How has the field of oropharynx cancer evolved in recent years?
Previously, most of the cases of oropharynx and head and neck cancer were smoking-related. Patients outcomes were a lot poorer; they didn’t do as well. They had more toxicity with treatment, more local failures, regional failures, and disease recurrence.
Now, we are starting to see younger patients who are relatively healthy with HPV-associated malignancies who do well. It is really important, in the future, to make sure we are not increasing toxicity. We have patients who are living a lot longer with no evidence of disease, and we need to make sure their quality of life is still high.
We did assess toxicity in our study and we looked at grade 3 or higher late-toxicity rates at 3 months. Initially, that was experienced by 9% of our patients. However, at the time of their last follow-up, only 2% of the patients actually had persistent late toxicities.
This means that we were very proactive with making sure that patients who had a feeding tube in place were able to meet with speech and swallow professionals as well as nutritionists.

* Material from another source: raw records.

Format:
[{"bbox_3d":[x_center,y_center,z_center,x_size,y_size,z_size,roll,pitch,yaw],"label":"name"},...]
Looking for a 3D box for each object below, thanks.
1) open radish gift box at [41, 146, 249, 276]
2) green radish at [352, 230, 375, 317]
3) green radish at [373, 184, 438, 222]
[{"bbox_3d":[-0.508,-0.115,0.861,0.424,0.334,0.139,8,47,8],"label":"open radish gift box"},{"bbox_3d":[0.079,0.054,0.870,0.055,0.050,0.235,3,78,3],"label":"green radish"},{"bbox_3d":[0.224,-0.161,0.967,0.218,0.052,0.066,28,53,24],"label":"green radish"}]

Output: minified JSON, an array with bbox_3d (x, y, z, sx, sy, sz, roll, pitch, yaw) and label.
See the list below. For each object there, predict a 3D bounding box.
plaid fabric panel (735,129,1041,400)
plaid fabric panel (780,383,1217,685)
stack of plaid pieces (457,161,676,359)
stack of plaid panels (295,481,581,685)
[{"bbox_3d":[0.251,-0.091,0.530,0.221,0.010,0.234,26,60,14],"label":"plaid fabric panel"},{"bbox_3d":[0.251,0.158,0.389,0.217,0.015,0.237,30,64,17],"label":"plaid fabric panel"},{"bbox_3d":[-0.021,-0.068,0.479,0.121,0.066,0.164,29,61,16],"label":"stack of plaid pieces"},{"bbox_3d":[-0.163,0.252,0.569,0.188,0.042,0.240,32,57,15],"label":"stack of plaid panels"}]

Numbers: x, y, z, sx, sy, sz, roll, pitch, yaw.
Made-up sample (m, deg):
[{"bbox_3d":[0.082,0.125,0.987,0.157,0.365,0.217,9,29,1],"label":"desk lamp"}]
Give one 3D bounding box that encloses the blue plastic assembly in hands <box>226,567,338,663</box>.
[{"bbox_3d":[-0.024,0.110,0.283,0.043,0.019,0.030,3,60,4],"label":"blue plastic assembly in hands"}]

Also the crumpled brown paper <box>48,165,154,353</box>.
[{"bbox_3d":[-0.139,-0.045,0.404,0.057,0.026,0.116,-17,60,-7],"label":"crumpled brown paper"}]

We made sure to control their pain, so they were still able to swallow during treatment, maintain the swallowing function, and use those muscles. There is a lot that really goes into helping to decrease toxicity for patients. That is really where the future is going.
Several ongoing national studies are looking at deintensification of treatment. That is really what is going on with these HPV-associated cancers. Patients do well, so it is really important that we do not reduce outcomes, but still maintain quality of life.
Frakes JM, Naghavi AO, Strom T, et al. Detection of recurrence in HPV associated oropharynx squamous cell carcinoma. Presented at: 2016 Multidisciplinary Head and Neck Cancer Symposium; February 18-20, 2016; Scottsdale, AZ. Abstract 6.